Welcome back to Stephanie, my BFF and the only person I know who reads more than me (and she has two kids and a huge job)!
Here’s Steph:
Unlike Andrea, our blog hostess with the mostest, I am NOT all things Indian. That said, when I found this book while surfing book reviews (my favorite past time after reading), my attention was grabbed and I just had to read it. An Atlas of Impossible Longing by Anuradha Roy is the story of a house in rural Bengal and the three generations of family that occupy it beginning in 1907.
There is the patriarch, Amulya, who is a maker of perfumes and medicines using native herbs and plants. There is Kananbala, the matriarch, who, after decades of loneliness living in this pastoral setting, slowly sinks into a madness that evidences itself by a foul mouth that Kananbala and her family never knew she had.
To her husband – ‘”You dandy, who’re you f***** these days? Is it a Brahmo lady in a georgette sari?”‘
To her daughter-in-law – ‘”What a voice . . . You whore, why don’t you get a job on the streets?”‘
To Bakul, her small granddaughter – “Bakul had picked up a rich store of curses from her . . . the lisping toddler traded curses with the old woman and giggled with delight. If Kananbala called her a pat of cow***, Bakul call her an old donkey . . .”
There is the second son, Nirmal who is the widowed father of Bakul, who shares an attraction with the Meera, the widow Nirmal engaged to care for Bakul after the death of Bakul’s mother in childbirth. After the death of his wife, Nirmal takes up a nomadic life as an archeologist -
” . . . having provided Bakul with a mother who was not a mother and a brother who was not a brother, Nirmal had thought his duty done and made good his escape.”
And then there are Bakul and Mukunda. Bakul is a headstrong child but with a soft center resulting from the death of her mother.
“Bakul had her own tin too, which she kept under a layer of saris in her grandmother’s trunk. She opened it on days she needed reassurance . . . there was a large, frayed envelope in it, from which she took out a picture. It showed a house. Her mother’s house.” Mukunda is an orphan brought home by Nirmal after Amulya’s death revealed Amulya’s support for this boy in an orphanage since birth. “His place in the family was an ambiguous one. He ate their food, but on a demarcated plate; he lived in their home now, but in a room out in the courtyard; they gave him clothes, but hand-me-downs; he had homework, but he also had household chores.” These two grow up together, falling into an evolving and deep love, and are then torn apart by age old fears of a possible inappropriate relationship.
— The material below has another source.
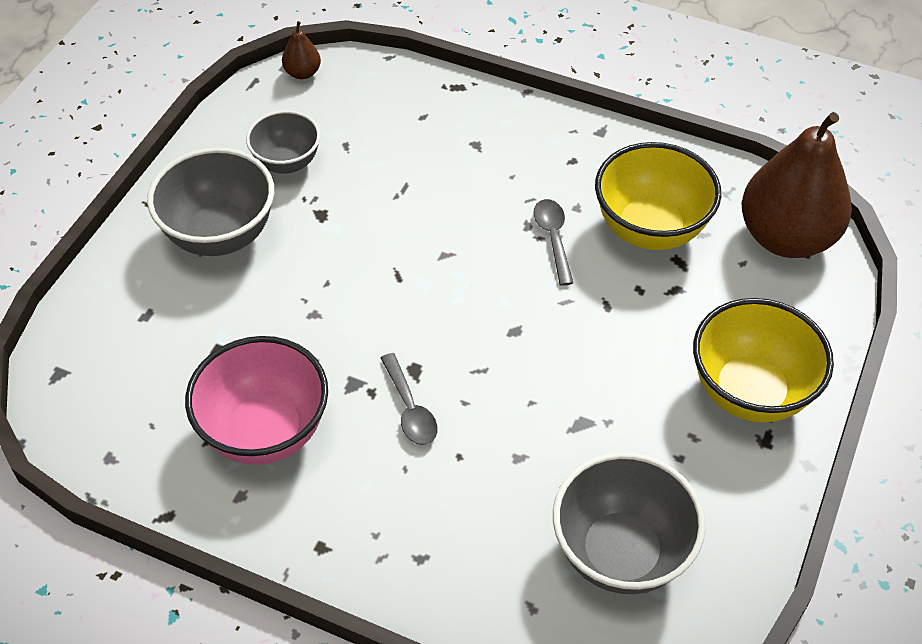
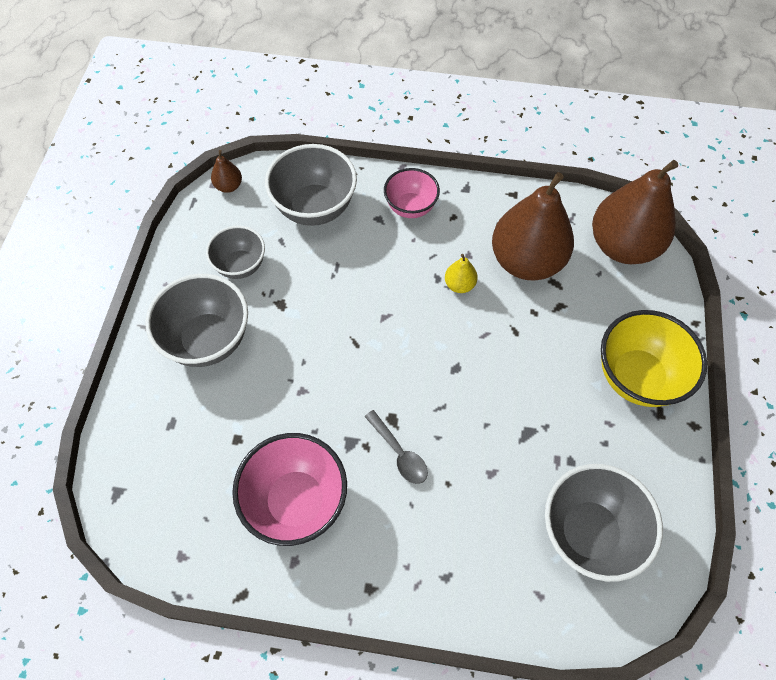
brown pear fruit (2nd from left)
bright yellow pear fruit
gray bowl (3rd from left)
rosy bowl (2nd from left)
There are some great quotes in this book. Kananbala goes on a picnic with her neighbor, Mrs. Barnum. Neither speaks the same language so when Kananbala begins babbling ‘”Slut, whore, daughter of the devil, syphilitic hen”‘, Mrs. Barnum responds “Pity we can’t understand each other . . . we’d have a jolly time.”‘
And a visit to an astrologer produces ‘”A veritable atlas,” he said, his fingers tracing the longer lines on my palm. What rivers of desires, what mountains of ambitions . . . want, want, hope, hope,” the astrologer parroted, ‘this is what your palm says too, moshai[sir], your palm is nothing but an atlas of impossible longings.” He poked my lifeline and said, “Nothing but longing.”‘
In the end, it is Mukunda’s story of his love for Bakul and his struggle to return to her and the house in Bengal. It is a great story!
Simon and Schuster provided a review copy of this book for this post. All opinions are my own.
What are you reading and where are you going?